## DESCRIPTION OF THE TASK
Using the listing below, report each line holding the string "care".

========================================================================

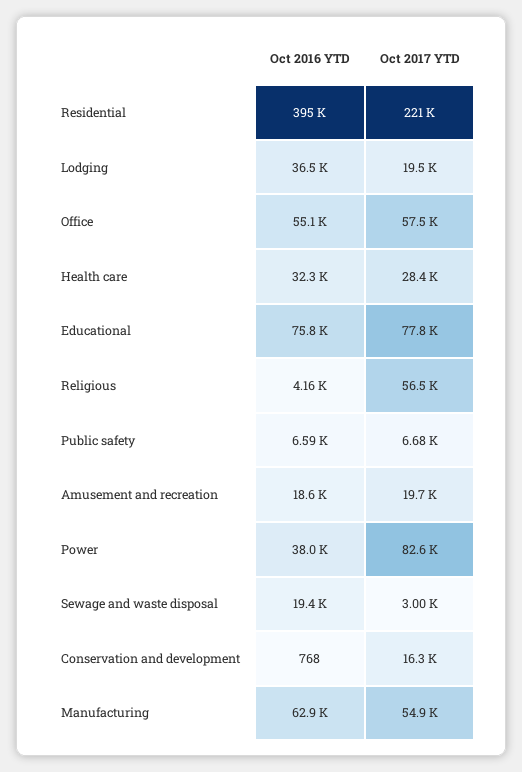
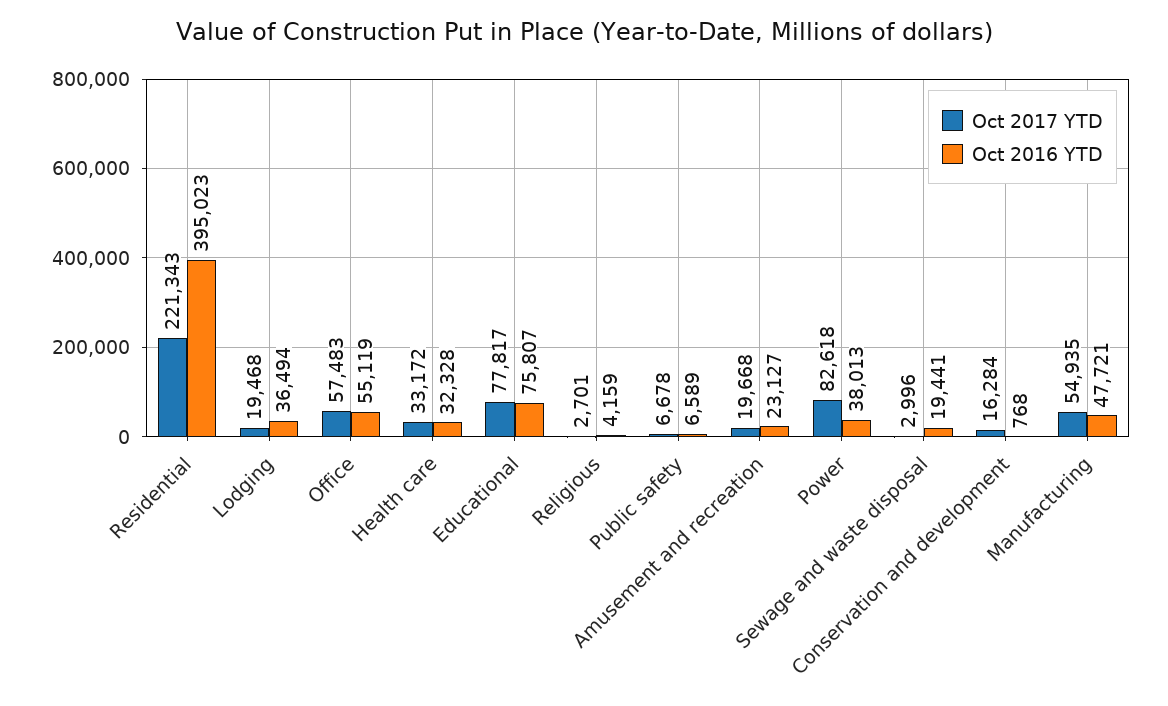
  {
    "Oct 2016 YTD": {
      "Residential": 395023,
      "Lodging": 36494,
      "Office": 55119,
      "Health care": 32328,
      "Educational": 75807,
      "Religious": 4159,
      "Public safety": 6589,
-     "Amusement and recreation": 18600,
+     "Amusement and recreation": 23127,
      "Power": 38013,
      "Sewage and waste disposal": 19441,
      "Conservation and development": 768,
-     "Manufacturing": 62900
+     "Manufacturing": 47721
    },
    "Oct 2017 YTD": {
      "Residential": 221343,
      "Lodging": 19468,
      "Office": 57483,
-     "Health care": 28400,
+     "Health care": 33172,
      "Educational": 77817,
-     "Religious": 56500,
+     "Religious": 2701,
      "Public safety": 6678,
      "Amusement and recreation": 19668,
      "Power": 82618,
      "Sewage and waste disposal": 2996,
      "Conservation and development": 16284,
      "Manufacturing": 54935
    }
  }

========================================================================

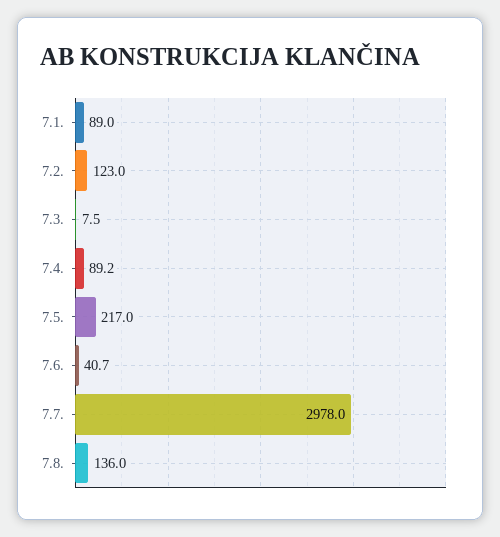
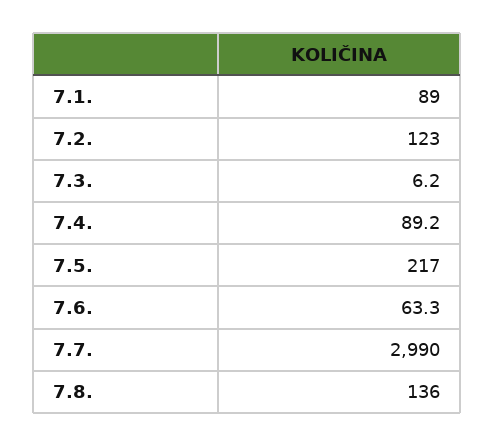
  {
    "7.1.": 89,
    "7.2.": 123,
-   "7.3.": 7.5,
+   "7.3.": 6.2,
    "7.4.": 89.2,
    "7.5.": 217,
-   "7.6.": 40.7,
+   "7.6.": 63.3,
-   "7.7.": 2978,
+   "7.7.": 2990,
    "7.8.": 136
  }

========================================================================

## RESULT OF THIS TASK
      "Health care": 32328,
-     "Health care": 28400,
+     "Health care": 33172,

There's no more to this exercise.